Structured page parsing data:
····················

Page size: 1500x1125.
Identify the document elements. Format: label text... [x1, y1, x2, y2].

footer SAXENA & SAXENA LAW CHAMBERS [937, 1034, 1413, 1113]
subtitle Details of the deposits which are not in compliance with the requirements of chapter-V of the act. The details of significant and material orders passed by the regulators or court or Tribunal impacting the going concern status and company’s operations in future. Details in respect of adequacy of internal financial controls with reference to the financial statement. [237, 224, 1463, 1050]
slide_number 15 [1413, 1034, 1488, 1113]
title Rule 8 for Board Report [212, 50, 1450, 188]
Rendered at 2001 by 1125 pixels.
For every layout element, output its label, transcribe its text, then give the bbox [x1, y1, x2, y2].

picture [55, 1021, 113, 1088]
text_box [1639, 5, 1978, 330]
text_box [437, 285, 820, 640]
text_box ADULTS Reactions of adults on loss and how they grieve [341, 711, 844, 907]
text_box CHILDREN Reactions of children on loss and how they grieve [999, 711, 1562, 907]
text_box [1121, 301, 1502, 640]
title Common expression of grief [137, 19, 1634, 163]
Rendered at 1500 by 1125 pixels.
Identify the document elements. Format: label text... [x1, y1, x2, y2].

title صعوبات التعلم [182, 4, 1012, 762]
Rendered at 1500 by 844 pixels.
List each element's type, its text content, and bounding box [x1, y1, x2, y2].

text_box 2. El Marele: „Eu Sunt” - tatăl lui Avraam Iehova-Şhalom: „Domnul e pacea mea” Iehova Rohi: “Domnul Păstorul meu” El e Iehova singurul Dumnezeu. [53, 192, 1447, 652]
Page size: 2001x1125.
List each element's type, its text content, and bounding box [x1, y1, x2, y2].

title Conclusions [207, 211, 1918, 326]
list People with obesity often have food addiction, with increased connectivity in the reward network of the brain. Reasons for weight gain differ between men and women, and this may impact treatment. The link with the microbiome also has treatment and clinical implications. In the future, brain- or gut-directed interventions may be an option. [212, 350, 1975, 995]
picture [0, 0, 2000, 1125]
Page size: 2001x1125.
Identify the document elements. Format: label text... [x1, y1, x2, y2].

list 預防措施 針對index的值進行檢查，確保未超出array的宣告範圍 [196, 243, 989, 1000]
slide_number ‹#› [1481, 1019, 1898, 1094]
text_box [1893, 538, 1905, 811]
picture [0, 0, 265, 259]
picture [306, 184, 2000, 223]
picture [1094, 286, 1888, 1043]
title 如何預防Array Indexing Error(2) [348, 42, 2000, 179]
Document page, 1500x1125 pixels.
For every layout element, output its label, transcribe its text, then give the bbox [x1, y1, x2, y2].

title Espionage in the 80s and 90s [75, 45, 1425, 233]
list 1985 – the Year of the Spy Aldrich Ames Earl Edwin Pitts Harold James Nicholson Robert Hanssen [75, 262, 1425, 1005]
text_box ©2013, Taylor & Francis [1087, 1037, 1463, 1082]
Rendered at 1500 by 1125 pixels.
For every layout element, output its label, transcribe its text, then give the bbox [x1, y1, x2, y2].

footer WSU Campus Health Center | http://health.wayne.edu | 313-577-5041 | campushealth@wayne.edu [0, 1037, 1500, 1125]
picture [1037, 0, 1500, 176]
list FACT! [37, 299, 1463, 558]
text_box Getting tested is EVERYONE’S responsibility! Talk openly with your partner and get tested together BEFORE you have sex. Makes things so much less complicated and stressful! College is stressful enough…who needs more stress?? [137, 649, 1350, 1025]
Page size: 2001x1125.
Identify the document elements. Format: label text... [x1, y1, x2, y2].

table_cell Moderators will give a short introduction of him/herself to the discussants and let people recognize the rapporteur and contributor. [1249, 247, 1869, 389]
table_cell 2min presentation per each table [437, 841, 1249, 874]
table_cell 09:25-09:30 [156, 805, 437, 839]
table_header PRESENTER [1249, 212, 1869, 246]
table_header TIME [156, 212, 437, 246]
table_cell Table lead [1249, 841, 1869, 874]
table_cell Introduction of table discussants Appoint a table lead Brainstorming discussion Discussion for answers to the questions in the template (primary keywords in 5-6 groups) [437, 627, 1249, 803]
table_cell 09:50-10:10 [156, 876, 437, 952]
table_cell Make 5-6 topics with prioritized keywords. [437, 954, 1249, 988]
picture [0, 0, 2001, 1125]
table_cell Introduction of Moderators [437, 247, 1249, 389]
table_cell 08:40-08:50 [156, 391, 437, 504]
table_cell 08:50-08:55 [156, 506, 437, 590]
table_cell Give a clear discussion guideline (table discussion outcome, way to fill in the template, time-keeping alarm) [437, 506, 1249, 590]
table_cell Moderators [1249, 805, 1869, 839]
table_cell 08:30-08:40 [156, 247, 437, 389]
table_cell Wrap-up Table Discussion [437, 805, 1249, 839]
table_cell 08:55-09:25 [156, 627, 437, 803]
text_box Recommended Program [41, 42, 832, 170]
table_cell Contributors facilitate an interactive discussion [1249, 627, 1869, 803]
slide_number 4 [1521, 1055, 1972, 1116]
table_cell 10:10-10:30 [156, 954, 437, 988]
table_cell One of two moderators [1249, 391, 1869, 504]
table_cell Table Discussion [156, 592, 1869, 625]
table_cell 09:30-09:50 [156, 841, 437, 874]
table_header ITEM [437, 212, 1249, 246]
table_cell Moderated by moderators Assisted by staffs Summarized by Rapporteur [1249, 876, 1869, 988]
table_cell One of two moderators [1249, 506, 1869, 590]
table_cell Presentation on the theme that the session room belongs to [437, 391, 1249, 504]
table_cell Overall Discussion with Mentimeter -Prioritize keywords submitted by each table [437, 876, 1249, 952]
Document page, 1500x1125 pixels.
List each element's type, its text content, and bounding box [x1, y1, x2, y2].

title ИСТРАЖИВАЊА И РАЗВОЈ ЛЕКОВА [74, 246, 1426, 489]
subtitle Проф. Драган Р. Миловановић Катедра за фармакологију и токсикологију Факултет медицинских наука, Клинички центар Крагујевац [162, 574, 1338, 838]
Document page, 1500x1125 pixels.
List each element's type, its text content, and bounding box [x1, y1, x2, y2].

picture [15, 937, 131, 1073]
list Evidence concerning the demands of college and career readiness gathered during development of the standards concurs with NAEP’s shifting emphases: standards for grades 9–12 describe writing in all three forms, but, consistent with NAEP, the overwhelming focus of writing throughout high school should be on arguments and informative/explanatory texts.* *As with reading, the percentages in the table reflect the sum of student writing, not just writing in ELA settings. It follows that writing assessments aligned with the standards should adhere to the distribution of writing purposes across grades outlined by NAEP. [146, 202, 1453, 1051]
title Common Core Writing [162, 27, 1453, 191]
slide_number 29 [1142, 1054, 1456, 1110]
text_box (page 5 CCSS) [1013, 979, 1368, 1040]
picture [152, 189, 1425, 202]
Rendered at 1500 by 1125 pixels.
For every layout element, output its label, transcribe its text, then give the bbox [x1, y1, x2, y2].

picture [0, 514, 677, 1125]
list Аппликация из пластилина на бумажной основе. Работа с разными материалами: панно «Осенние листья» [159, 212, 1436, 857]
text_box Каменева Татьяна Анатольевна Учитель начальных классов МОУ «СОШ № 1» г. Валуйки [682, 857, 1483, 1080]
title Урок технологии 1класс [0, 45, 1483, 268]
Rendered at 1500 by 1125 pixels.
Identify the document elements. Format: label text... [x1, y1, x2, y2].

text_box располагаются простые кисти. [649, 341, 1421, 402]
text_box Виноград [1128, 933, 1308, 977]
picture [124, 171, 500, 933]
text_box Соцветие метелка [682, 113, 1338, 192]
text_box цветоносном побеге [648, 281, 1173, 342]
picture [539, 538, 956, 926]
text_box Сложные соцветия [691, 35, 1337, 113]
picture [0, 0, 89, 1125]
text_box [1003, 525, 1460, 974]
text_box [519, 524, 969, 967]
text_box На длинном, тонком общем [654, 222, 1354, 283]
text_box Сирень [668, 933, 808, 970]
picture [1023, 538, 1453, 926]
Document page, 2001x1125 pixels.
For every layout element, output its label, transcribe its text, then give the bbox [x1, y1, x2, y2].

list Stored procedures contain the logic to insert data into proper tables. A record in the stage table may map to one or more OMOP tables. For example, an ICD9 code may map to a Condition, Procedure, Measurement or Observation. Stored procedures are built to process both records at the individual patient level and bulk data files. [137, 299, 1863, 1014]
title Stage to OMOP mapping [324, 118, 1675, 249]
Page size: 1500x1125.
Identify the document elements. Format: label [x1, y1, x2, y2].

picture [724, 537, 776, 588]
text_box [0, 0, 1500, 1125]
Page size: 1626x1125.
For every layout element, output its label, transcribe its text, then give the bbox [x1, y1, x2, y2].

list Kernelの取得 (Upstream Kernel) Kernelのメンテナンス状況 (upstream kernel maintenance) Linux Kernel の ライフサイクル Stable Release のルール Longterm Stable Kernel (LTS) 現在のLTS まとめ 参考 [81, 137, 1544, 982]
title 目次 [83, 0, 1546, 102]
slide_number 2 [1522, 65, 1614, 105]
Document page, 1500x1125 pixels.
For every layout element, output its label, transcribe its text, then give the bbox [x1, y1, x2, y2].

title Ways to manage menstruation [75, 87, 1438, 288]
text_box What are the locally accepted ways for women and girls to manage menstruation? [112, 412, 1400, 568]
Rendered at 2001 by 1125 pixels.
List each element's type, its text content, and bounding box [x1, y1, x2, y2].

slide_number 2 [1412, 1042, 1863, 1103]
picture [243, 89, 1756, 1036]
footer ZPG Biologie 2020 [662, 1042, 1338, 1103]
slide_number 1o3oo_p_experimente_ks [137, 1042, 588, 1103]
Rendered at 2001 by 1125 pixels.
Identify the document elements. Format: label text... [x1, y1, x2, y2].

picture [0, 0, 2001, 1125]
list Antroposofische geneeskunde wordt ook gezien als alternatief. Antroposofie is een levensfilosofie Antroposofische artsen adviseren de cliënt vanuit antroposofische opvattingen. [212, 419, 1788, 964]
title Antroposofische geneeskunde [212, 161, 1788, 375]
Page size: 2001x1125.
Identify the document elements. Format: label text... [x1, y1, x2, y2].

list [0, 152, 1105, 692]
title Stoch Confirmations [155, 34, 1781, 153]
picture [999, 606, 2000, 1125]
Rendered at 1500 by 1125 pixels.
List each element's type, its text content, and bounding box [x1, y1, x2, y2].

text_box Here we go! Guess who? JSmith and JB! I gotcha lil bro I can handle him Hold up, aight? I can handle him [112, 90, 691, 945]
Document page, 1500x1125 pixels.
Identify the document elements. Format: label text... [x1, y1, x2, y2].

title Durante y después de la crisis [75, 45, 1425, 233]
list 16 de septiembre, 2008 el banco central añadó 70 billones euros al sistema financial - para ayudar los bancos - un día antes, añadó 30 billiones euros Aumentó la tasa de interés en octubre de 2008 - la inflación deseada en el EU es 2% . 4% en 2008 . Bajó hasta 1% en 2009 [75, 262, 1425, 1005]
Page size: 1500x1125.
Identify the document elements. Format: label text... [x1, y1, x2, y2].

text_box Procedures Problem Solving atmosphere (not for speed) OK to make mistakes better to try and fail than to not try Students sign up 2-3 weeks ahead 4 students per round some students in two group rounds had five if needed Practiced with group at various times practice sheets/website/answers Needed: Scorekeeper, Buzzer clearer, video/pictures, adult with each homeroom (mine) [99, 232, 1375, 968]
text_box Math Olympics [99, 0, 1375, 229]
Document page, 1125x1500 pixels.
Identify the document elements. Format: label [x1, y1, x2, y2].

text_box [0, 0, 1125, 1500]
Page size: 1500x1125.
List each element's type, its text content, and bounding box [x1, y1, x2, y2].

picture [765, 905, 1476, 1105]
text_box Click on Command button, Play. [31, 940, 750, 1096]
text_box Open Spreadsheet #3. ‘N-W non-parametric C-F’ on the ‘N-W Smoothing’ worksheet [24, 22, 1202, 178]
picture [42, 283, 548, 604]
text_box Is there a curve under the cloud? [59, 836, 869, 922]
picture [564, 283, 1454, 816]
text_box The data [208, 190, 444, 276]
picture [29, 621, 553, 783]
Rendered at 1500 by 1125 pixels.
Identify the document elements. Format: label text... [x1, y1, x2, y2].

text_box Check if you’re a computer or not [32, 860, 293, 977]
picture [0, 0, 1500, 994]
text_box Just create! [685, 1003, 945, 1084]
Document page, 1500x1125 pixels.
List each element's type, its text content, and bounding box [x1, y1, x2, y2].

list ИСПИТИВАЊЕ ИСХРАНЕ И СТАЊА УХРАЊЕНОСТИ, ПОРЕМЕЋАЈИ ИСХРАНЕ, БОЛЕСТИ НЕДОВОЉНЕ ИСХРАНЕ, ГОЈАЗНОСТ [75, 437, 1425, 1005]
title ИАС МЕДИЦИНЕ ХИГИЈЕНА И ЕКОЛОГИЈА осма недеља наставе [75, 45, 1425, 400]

····················

All that should appear in the response is the run of lines from the first line of the entries through the line containing "text_box [1639, 5, 1978, 330]", copied exactly.

• **RESPONSE**:
Page size: 1500x1125.
Identify the document elements. Format: label text... [x1, y1, x2, y2].

footer SAXENA & SAXENA LAW CHAMBERS [937, 1034, 1413, 1113]
subtitle Details of the deposits which are not in compliance with the requirements of chapter-V of the act. The details of significant and material orders passed by the regulators or court or Tribunal impacting the going concern status and company’s operations in future. Details in respect of adequacy of internal financial controls with reference to the financial statement. [237, 224, 1463, 1050]
slide_number 15 [1413, 1034, 1488, 1113]
title Rule 8 for Board Report [212, 50, 1450, 188]
Rendered at 2001 by 1125 pixels.
For every layout element, output its label, transcribe its text, then give the bbox [x1, y1, x2, y2].

picture [55, 1021, 113, 1088]
text_box [1639, 5, 1978, 330]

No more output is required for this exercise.